OUR DAILY BREAD. “There’s nothing for people to worry about when they’ve got the earth!”
     In response to the Hoovervilles that cropped up across America during the Depression, King Vidor made Our Daily Bread. Risking financial ruin, he bankrolled the film himself.
     An unemployed city couple, defaulting on their rent, start a cooperative in Arcadia, a rural community. Hope turns to despair, though, when drought jeopardizes the farming operation’s existence. An irrigation project saves the crops.
     Vidor’s silent work, including The Big Parade (1925) and The Crowd (1928), is far less interesting than its reputation suggests, but sound sparked something in Vidor. Hallelujah (1929), Street Scene (1931), from Elmer Rice’s play, and especially Our Daily Bread constitute rich Americana. Vidor also superbly directed the Kansas scenes in The Wizard of Oz (1939), including the one in which Judy Garland sings “Over the Rainbow”—a film, regrettably, that Victor Fleming makes leaden in the Land of Oz.

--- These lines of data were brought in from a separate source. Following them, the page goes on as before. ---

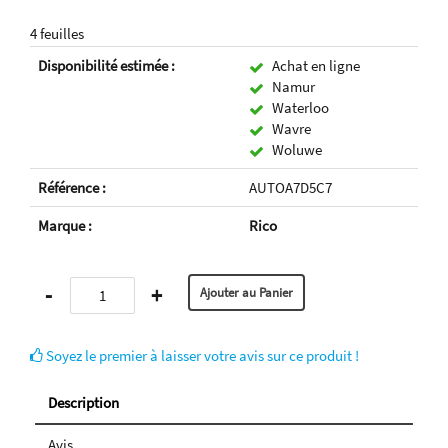
4 feuilles
Disponibilité estimée :
Achat en ligne
Namur
Waterloo
Wavre
Woluwe
Référence :
AUTOA7D5C7
Marque :
Rico
-
+
Soyez le premier à laisser votre avis sur ce produit !
Description
Avis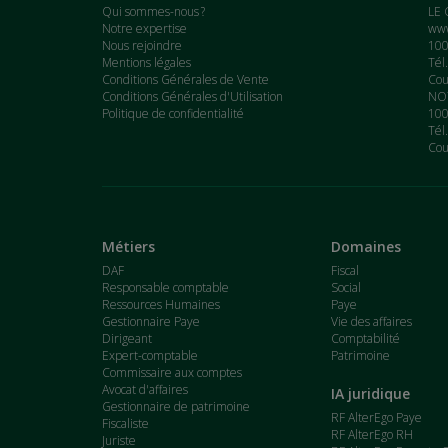
Qui sommes-nous ?
LE 
Notre expertise
www
Nous rejoindre
100
Mentions légales
Tél
Conditions Générales de Vente
Cou
Conditions Générales d'Utilisation
NOT
Politique de confidentialité
100
Tél
Cou
Métiers
Domaines
DAF
Fiscal
Responsable comptable
Social
Ressources Humaines
Paye
Gestionnaire Paye
Vie des affaires
Dirigeant
Comptabilité
Expert-comptable
Patrimoine
Commissaire aux comptes
Avocat d'affaires
IA juridique
Gestionnaire de patrimoine
RF AlterEgo Paye
Fiscaliste
RF AlterEgo RH
Juriste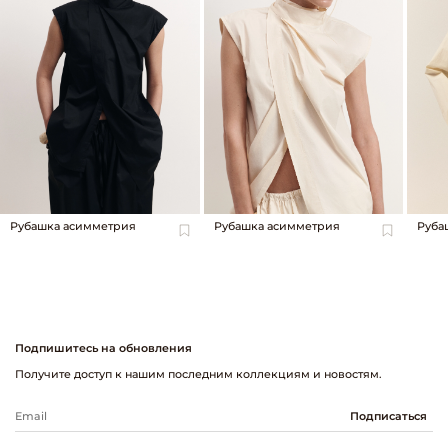
Рубашка асимметрия
Рубашка асимметрия
Руба
Подпишитесь на обновления
Получите доступ к нашим последним коллекциям и новостям.
Подписаться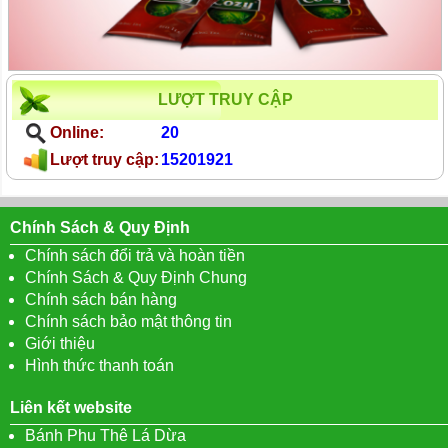
LƯỢT TRUY CẬP
Online:
20
Lượt truy cập:
15201921
Chính Sách & Quy Định
Chính sách đổi trả và hoàn tiền
Chính Sách & Quy Định Chung
Chính sách bán hàng
Chính sách bảo mật thông tin
Giới thiệu
Hình thức thanh toán
Liên kết website
Bánh Phu Thê Lá Dừa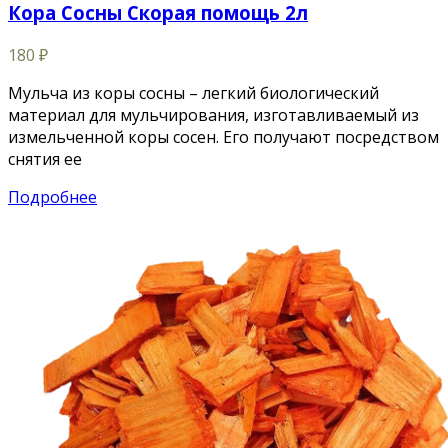
Кора Сосны Скорая помощь 2л
180
₽
Мульча из коры сосны – легкий биологический
материал для мульчирования, изготавливаемый из
измельченной коры сосен. Его получают посредством
снятия ее
Подробнее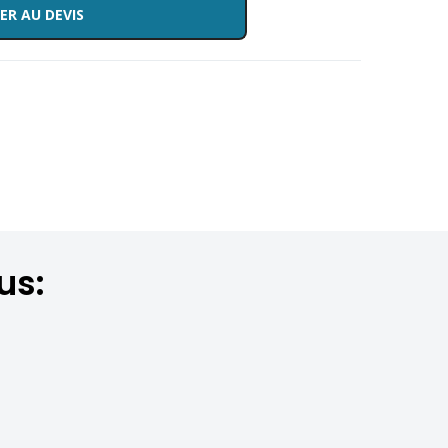
ER AU DEVIS
us: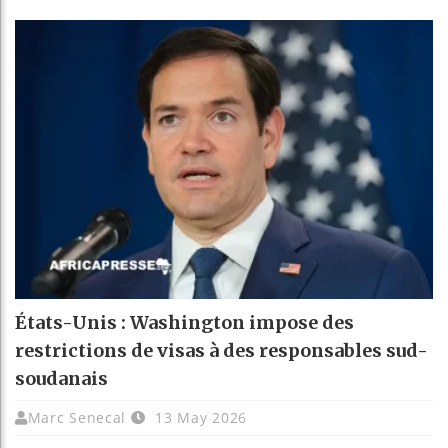
États-Unis : Washington impose des
restrictions de visas à des responsables sud-
soudanais
Marc Senecal
13 May 2026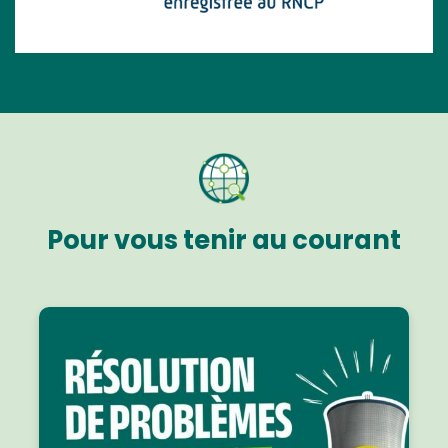
Pour vous tenir au courant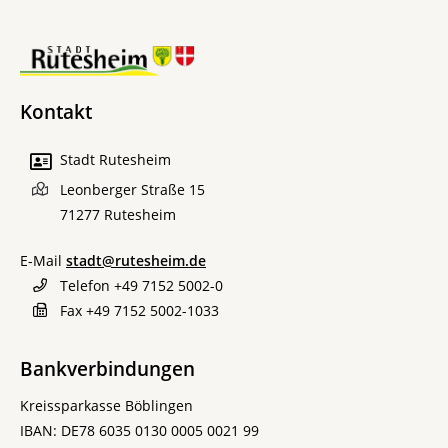
Kontakt
Stadt Rutesheim
Leonberger Straße 15
71277
Rutesheim
E-Mail
stadt@rutesheim.de
Telefon
+49 7152 5002-0
Fax
+49 7152 5002-1033
Bankverbindungen
Kreissparkasse Böblingen
IBAN: DE78 6035 0130 0005 0021 99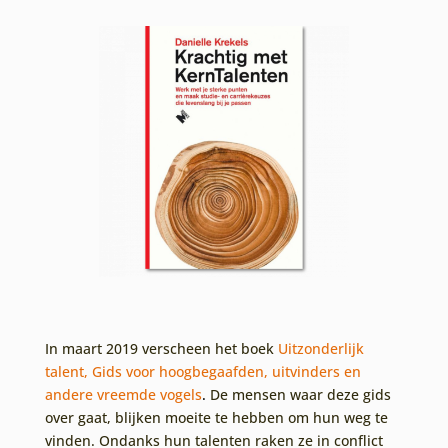
In maart 2019 verscheen het boek
Uitzonderlijk
talent, Gids voor hoogbegaafden, uitvinders en
andere vreemde vogels
.
De mensen waar deze gids
over gaat, blijken moeite te hebben om hun weg te
vinden. Ondanks hun talenten raken ze in conflict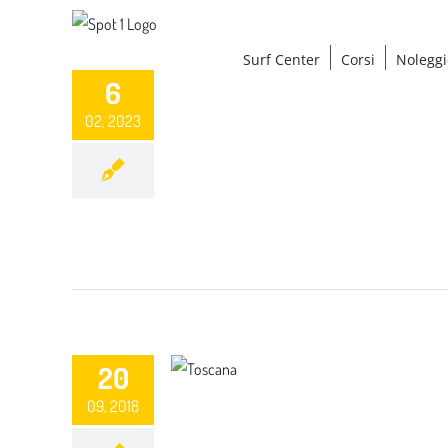
Salta
al
Surf Center
Corsi
Noleggi
contenuto
6
02, 2023
20
09, 2018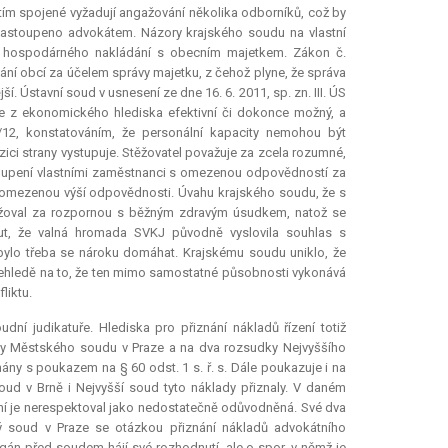
 tím spojené vyžadují angažování několika odborníků, což by
h zastoupeno advokátem. Názory krajského soudu na vlastní
dám hospodárného nakládání s obecním majetkem. Zákon č.
vání obcí za účelem správy majetku, z čehož plyne, že správa
. Ústavní soud v usnesení ze dne 16. 6. 2011, sp. zn. III. ÚS
bce z ekonomického hlediska efektivní či dokonce možný, a
/12, konstatováním, že personální kapacity nemohou být
zici strany vystupuje. Stěžovatel považuje za zcela rozumné,
oupení vlastními zaměstnanci s omezenou odpovědností za
omezenou výší odpovědnosti. Úvahu krajského soudu, že s
ovažoval za rozpornou s běžným zdravým úsudkem, natož se
t, že valná hromada SVKJ původně vyslovila souhlas s
bylo třeba se nároku domáhat. Krajskému soudu uniklo, že
hledě na to, že ten mimo samostatné působnosti vykonává
liktu.
ní judikatuře. Hlediska pro přiznání nákladů řízení totiž
dky Městského soudu v Praze a na dva rozsudky Nejvyššího
nány s poukazem na § 60 odst. 1 s. ř. s. Dále poukazuje i na
oud v Brně i Nejvyšší soud tyto náklady přiznaly. V daném
ení je nerespektoval jako nedostatečně odůvodněná. Své dva
ký soud v Praze se otázkou přiznání nákladů advokátního
rgán před soudem hájí své rozhodnutí, ale o spor, v němž je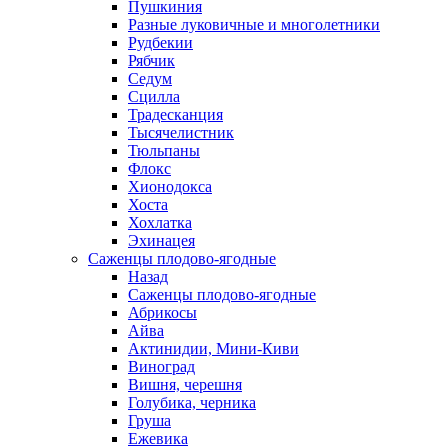
Пушкиния
Разные луковичные и многолетники
Рудбекии
Рябчик
Седум
Сцилла
Традесканция
Тысячелистник
Тюльпаны
Флокс
Хионодокса
Хоста
Хохлатка
Эхинацея
Саженцы плодово-ягодные
Назад
Саженцы плодово-ягодные
Абрикосы
Айва
Актинидии, Мини-Киви
Виноград
Вишня, черешня
Голубика, черника
Груша
Ежевика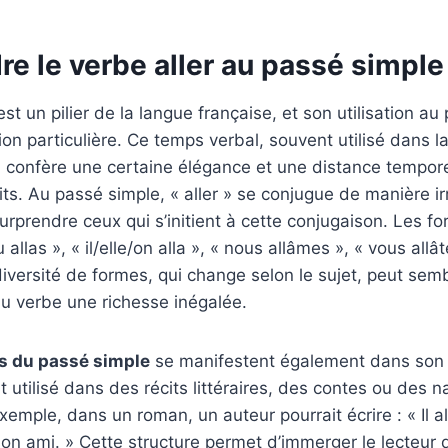
e le verbe aller au passé simple
 est un pilier de la langue française, et son utilisation a
on particulière. Ce temps verbal, souvent utilisé dans la 
s, confère une certaine élégance et une distance tempor
s. Au passé simple, « aller » se conjugue de manière irr
rprendre ceux qui s’initient à cette conjugaison. Les fo
tu allas », « il/elle/on alla », « nous allâmes », « vous allât
 diversité de formes, qui change selon le sujet, peut se
u verbe une richesse inégalée.
és du passé simple
se manifestent également dans son
 utilisé dans des récits littéraires, des contes ou des n
exemple, dans un roman, un auteur pourrait écrire : « Il a
son ami. » Cette structure permet d’immerger le lecteur da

     Influenced by Soviet cinema, Our Daily Bread’s passage showing men at work in an effort to irrigate the land, in which their naturally synchronized labor exudes their common purpose and shared destiny, astounds. Vidor’s film lacks the brilliance, certainly, of Joris Ivens’s Dutch documentary The New Earth, released the same year, but its finale is sweeping.

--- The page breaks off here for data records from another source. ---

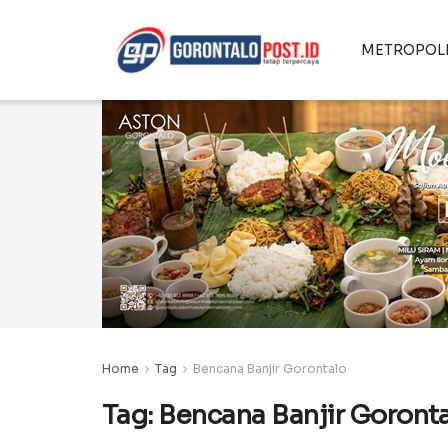
METROPOL
Home
Tag
Bencana Banjir Gorontalo
Tag:
Bencana Banjir Goront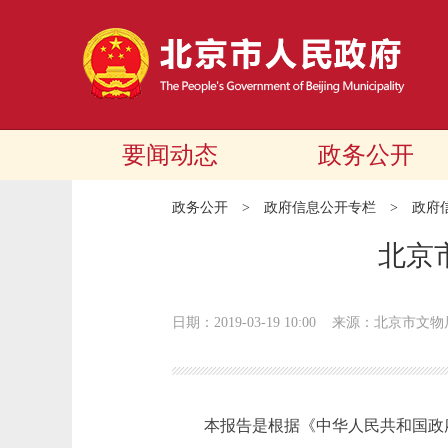
要闻动态
政务公开
政务公开
>
政府信息公开专栏
>
政府
北京
日期：2019-03-19 10:00
来源：北京市文物
本报告是根据《中华人民共和国政府信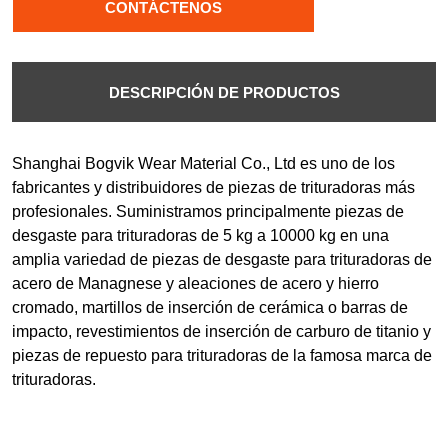
CONTÁCTENOS
DESCRIPCIÓN DE PRODUCTOS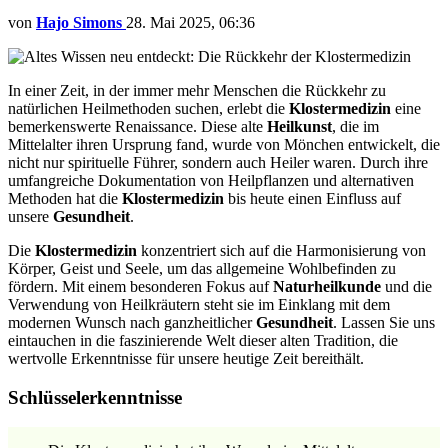
von
Hajo Simons
28. Mai 2025, 06:36
In einer Zeit, in der immer mehr Menschen die Rückkehr zu
natürlichen Heilmethoden suchen, erlebt die
Klostermedizin
eine
bemerkenswerte Renaissance. Diese alte
Heilkunst
, die im
Mittelalter ihren Ursprung fand, wurde von Mönchen entwickelt, die
nicht nur spirituelle Führer, sondern auch Heiler waren. Durch ihre
umfangreiche Dokumentation von Heilpflanzen und alternativen
Methoden hat die
Klostermedizin
bis heute einen Einfluss auf
unsere
Gesundheit
.
Die
Klostermedizin
konzentriert sich auf die Harmonisierung von
Körper, Geist und Seele, um das allgemeine Wohlbefinden zu
fördern. Mit einem besonderen Fokus auf
Naturheilkunde
und die
Verwendung von Heilkräutern steht sie im Einklang mit dem
modernen Wunsch nach ganzheitlicher
Gesundheit
. Lassen Sie uns
eintauchen in die faszinierende Welt dieser alten Tradition, die
wertvolle Erkenntnisse für unsere heutige Zeit bereithält.
Schlüsselerkenntnisse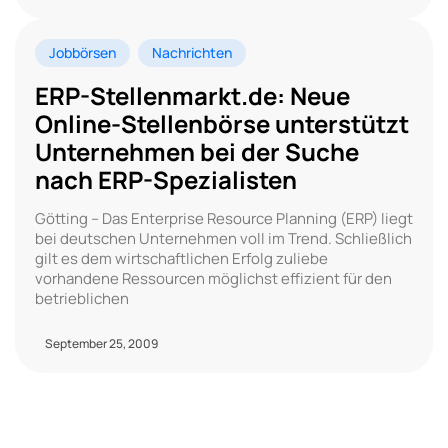
Jobbörsen
Nachrichten
ERP-Stellenmarkt.de: Neue
Online-Stellenbörse unterstützt
Unternehmen bei der Suche
nach ERP-Spezialisten
Götting – Das Enterprise Resource Planning (ERP) liegt
bei deutschen Unternehmen voll im Trend. Schließlich
gilt es dem wirtschaftlichen Erfolg zuliebe
vorhandene Ressourcen möglichst effizient für den
betrieblichen
September 25, 2009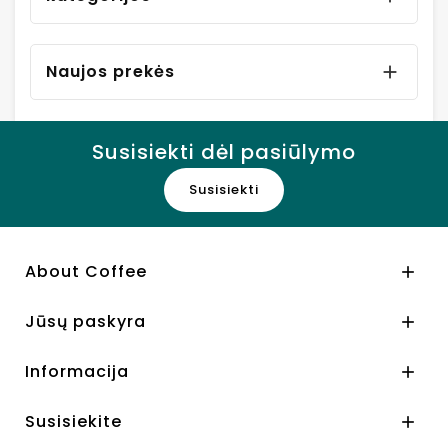
Naujos prekės

Susisiekti dėl pasiūlymo
Susisiekti
About Coffee

Jūsų paskyra

Informacija

Susisiekite
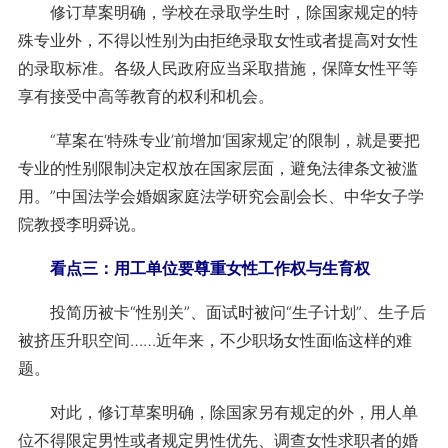
修订草案明确，学校在录取学生时，除国家规定的特
殊专业外，不得以性别为由拒绝录取女性或者提高对女性
的录取标准。各级人民政府应当采取措施，保障女性平等
享有接受中高等教育的权利和机会。
“草案在‘特殊专业’前增加‘国家规定’的限制，就是要把
专业的性别限制决定权放在国家层面，避免法律条文被滥
用。”中国法学会婚姻家庭法学研究会副会长、中华女子学
院教授李明舜说。
看点三：用工单位要尊重女性工作权与生育权
投简历被卡“性别关”、面试时被问“生子计划”、生子后
被挤压升职空间……近年来，不少职场女性面临这样的难
题。
对此，修订草案明确，除国家另有规定的外，用人单
位不得限定男性或者规定男性优先、调查女性求职者的婚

     One thing more enriches the film: a gloriously perverse subplot in which a stray blonde bombshell entices the leader away from both his marriage and his commitment to the cooperative. This Jean Harlow lookalike suggests the embodiment of commercial filmmaking and its temptations. Our Daily Bread is also an allegory, then, on the struggle by progressive American artists to assert and sustain their commitment to socially worthwhile expression.